SOURCE TEXT:
BEGIN

Make Way for the Motherlode is the debut studio album by the American West Coast hip-hop recording artist, Yo-Yo. Make Way for the Motherlode was released on March 19, 1991 through East West Records and Atlantic Records. The album featured production by Ice Cube, Sir Jinx, and Del Tha Funkee Homosapien. Make Way for the Motherlode charted well on the Billboard Charts, peaking at number 74 on the Billboard 200 and number 5 on the Top R&B/Hip-Hop Albums chart. Make Way for the Motherlode had two singles, including "You Can't Play with My Yo-Yo" and "What Can I Do?", both of which featured Ice Cube. The background vocals for "You Can't Play with My Yo-Yo" were sung by MC SOULA.

END

Dataset entries
BEGIN

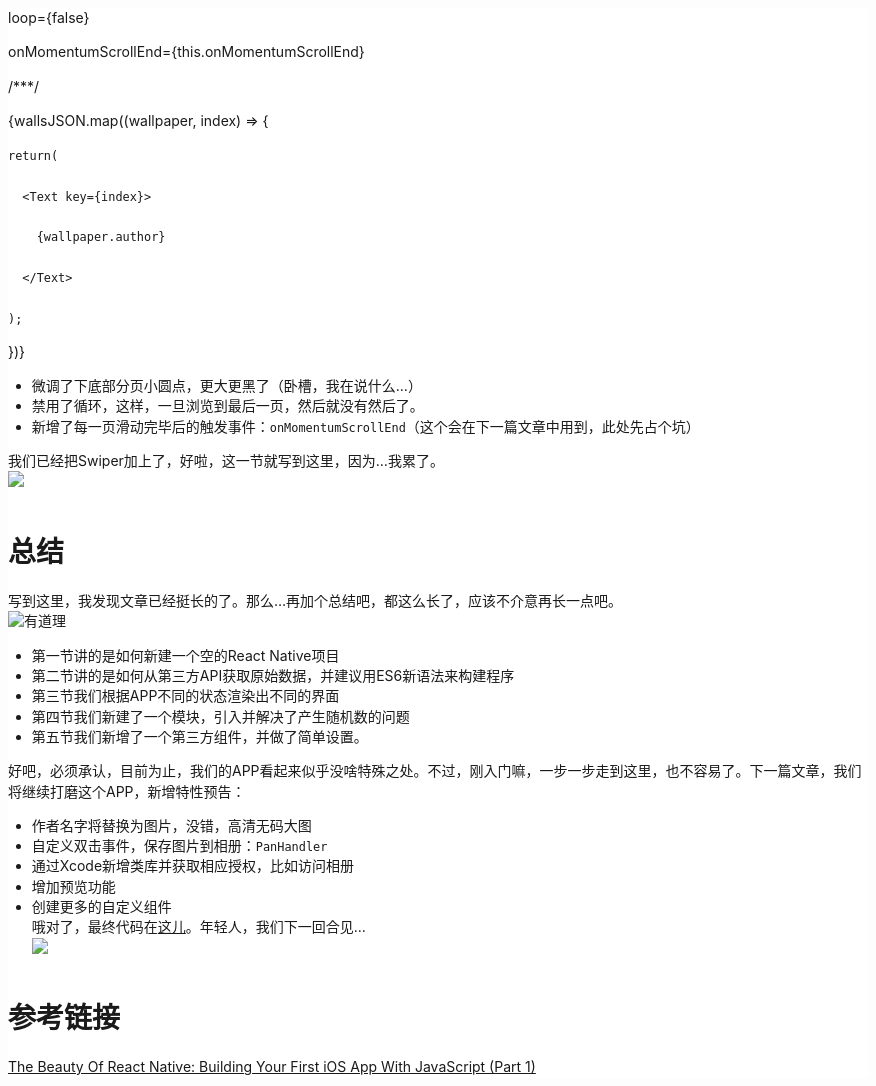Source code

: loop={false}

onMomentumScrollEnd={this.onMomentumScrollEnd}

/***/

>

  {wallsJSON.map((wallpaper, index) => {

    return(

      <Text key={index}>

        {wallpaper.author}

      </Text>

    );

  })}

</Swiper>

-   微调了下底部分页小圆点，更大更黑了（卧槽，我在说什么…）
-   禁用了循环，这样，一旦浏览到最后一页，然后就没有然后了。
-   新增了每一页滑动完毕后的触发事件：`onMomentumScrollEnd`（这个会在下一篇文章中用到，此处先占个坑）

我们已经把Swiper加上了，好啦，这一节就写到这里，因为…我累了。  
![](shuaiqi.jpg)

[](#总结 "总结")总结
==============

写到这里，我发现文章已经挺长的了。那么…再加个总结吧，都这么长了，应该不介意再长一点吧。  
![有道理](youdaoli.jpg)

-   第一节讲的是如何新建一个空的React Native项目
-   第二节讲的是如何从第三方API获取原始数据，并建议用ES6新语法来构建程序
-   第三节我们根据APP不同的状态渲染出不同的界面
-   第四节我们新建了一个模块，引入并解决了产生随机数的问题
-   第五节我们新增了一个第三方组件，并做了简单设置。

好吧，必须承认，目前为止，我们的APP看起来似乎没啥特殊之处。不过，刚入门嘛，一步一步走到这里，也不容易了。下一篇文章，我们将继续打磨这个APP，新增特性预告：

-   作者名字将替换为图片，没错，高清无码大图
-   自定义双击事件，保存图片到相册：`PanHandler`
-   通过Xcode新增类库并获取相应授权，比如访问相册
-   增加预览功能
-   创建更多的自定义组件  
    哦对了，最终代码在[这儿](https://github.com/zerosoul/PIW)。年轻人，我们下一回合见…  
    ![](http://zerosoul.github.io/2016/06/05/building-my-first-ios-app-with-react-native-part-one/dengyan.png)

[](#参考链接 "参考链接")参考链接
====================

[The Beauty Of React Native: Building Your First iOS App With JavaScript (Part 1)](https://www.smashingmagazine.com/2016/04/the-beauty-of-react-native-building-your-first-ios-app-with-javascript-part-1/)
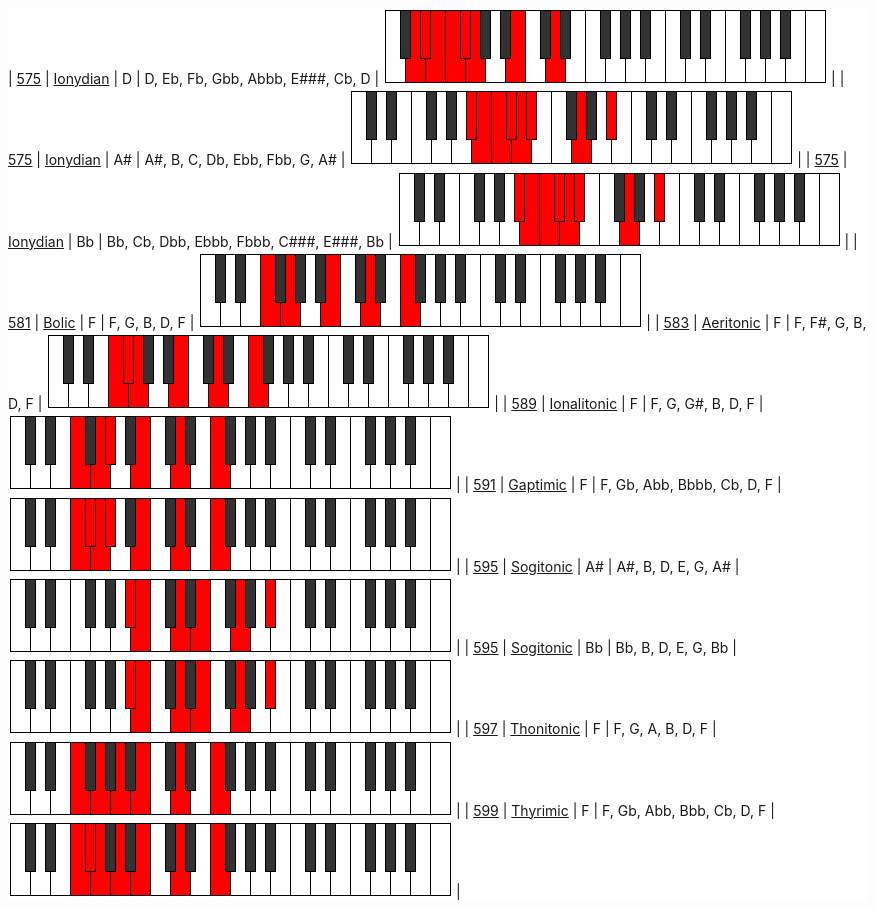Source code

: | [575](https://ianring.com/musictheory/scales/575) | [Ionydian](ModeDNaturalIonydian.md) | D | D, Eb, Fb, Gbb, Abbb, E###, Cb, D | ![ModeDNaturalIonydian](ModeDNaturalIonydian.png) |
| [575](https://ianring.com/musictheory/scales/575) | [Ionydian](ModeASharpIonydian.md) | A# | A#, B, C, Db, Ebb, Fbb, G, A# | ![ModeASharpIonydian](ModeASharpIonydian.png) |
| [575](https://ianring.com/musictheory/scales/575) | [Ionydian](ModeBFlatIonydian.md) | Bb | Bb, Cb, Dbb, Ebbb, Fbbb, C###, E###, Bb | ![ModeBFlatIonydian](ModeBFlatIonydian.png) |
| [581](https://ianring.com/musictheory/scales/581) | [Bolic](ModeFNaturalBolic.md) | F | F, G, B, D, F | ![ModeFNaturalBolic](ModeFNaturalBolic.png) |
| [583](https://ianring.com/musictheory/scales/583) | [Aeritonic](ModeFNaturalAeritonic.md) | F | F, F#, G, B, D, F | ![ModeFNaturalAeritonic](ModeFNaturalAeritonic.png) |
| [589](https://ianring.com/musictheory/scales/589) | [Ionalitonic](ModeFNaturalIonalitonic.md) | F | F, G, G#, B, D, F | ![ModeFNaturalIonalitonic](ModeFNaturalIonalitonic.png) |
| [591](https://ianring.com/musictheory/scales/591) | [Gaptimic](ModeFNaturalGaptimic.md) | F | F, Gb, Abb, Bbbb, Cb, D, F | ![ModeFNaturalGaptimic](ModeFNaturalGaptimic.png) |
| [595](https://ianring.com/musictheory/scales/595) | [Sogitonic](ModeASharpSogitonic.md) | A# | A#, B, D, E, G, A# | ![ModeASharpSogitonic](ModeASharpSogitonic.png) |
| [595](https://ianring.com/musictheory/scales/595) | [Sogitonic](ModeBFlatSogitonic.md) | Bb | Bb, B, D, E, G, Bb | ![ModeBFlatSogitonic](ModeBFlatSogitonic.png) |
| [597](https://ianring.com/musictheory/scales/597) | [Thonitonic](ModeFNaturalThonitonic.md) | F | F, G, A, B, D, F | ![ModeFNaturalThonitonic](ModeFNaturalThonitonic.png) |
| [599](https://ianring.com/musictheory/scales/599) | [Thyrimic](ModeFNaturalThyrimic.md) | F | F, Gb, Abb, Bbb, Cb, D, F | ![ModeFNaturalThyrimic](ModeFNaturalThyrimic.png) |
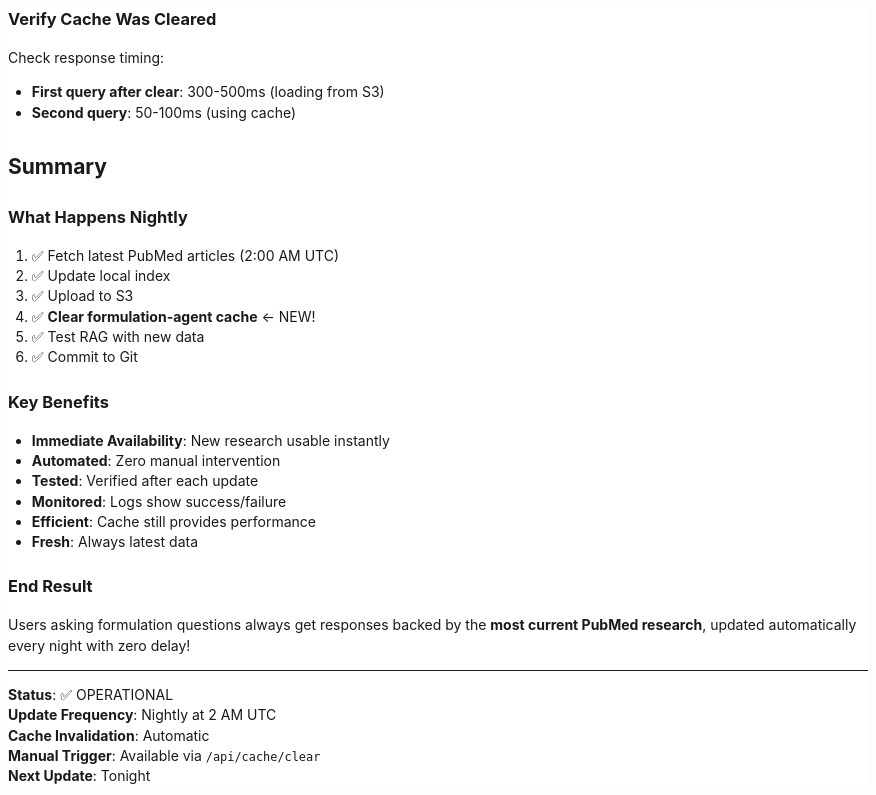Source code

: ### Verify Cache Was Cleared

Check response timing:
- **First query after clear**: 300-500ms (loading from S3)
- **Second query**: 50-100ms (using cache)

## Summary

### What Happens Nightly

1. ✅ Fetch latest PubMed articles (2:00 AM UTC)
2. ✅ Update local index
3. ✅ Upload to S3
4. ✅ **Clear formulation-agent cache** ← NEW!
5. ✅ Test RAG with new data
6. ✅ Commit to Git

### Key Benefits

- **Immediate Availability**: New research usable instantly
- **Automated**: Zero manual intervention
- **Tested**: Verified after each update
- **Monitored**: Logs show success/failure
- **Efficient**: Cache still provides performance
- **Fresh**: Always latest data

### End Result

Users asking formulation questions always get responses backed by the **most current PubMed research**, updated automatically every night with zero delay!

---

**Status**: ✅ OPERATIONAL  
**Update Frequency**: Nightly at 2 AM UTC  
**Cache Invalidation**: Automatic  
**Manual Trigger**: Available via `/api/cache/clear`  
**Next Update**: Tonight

END

WHAT TO WORK ON:
a) Condense the paragraph of the album summary that opens with "Make Way for the Motherlode is the debut" into a bulleted list that keeps its main facts.
b) From the rows, duplicate the lines between the one holding "写到这里，我发现文章已经挺长" and the one holding "好吧，必须承认，目前为止，我", inclusive.
The album summary and the rows have nothing to do with each other.

RESULTS FOR THE EXERCISE:
a)
- Debut studio album by West Coast hip-hop artist Yo-Yo
- Released March 19, 1991, through East West Records and Atlantic Records
- Produced by Ice Cube, Sir Jinx, and Del Tha Funkee Homosapien
- Peaked at number 74 on the Billboard 200 and number 5 on the Top R&B/Hip-Hop Albums chart
- Singles: "You Can't Play with My Yo-Yo" and "What Can I Do?", both featuring Ice Cube
- MC SOULA sang background vocals on "You Can't Play with My Yo-Yo"

b)
写到这里，我发现文章已经挺长的了。那么…再加个总结吧，都这么长了，应该不介意再长一点吧。  
![有道理](youdaoli.jpg)

-   第一节讲的是如何新建一个空的React Native项目
-   第二节讲的是如何从第三方API获取原始数据，并建议用ES6新语法来构建程序
-   第三节我们根据APP不同的状态渲染出不同的界面
-   第四节我们新建了一个模块，引入并解决了产生随机数的问题
-   第五节我们新增了一个第三方组件，并做了简单设置。

好吧，必须承认，目前为止，我们的APP看起来似乎没啥特殊之处。不过，刚入门嘛，一步一步走到这里，也不容易了。下一篇文章，我们将继续打磨这个APP，新增特性预告：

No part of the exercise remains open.